The improved weather conditions in August perked up contractors across the country, although demand has yet to live up to their enthusiasm. Experian Business Strategies reports

01 The state of play

All in all, Experian Business Strategies’ latest contractor survey suggests that the construction industry performed strongly in August. Better weather had a big effect and bad weather was only reported as a constraining factor by 3% of respondents, compared with 14% in July.

Insufficient demand was once again the most common problem contractors encountered, but the proportion citing it as a factor was relatively low. The overall activity index stood at 59, the orders index at 73 and the tender enquiries index at 61 – all reasonably high, given that an index value of more than 50 reflects an increase.

The overall strength of the growth in activity was owed entirely to the buoyancy of the residential and non-residential sectors, and the indices stood at 55 and 58 respectively, suggesting that many contractors enjoyed a robust expansion in their levels of activity during the month. Civil engineering activity, on the other hand, faired less well, and an index value of 50 indicating that activity neither increased nor decreased during the month.

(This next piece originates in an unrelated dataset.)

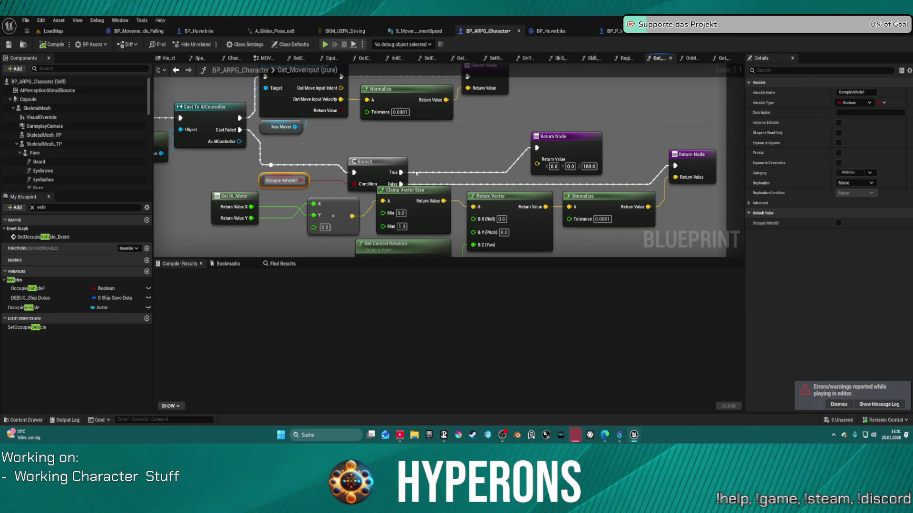
{"action": "left_click", "coordinate": [32, 208]}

Better prospects are, however, on the horizon and forward-looking indicators are positive for all three sectors. Strong order and tender enquiries indices across the board suggest a better outlook for activity in the civil engineering sector and that the current strength of the residential and

non-residential sectors should continue into the future. Prospects for future employment in the industry could be the only weakness and somewhat surprisingly prospects are weakest for residential employment.

02 Leading construction activity indicator

(See table below)

03 Material costs

Most responding firms in August reported that material prices were rising at a moderate annual rate. Material cost inflation, ranging from 2.6% to 5%, was reported by 47% of building (residential and non-residential) firms. The proportion of civil engineering firms reporting material costs increases in this bracket was considerably higher at 67%. Twenty per cent of building firms reported annual material price inflation of between 5.1% and 7.5%, as did 24% of civil engineering firms, but for 27% of building firms the material cost inflation burden was much more significant, running at more than 7.6%. Only 10% of civil engineering firms suffered an increase of this magnitude.

Compared with three months ago, when respondents last reported their material costs, inflation has moderated, especially in civil engineering. In May, more than half of civil engineering respondents reported material cost inflation running at more than 5%. For firms operating in the building sector the change has been less marked.

04 Regional perspective

Experian’s regional composite indicators incorporate current activity levels, the state of order books and the number of tender enquiries received by contractors to provide a measure of the relative strength of each regional. They suggest that construction is performing robustly across all of the regions.

Particularly significant was the recovery in Yorkshire & Humberside. After several subdued months, when activity most probably contracted in the region, this region’s indicator rose by two points to 52, which is its highest level since April 2007.

Six other regions’ composite indicators rose in August, and increases of just two points were particularly common. In addition to Yorkshire & Humberside, the North-west, Wales and Scotland’s indicators climbed two points.

The strongest increase occurred in the West Midlands. At 61, the indicator stood at its highest level since August 2006, which was four points higher than in July.

Northern Ireland’s indicator again took a seven point tumble but as it started from such a high level that it remained at the top of the league table in spite of this. Declines were also recorded in the South-east and South-west. The Eastern index stood firm at 67 for the second consecutive month.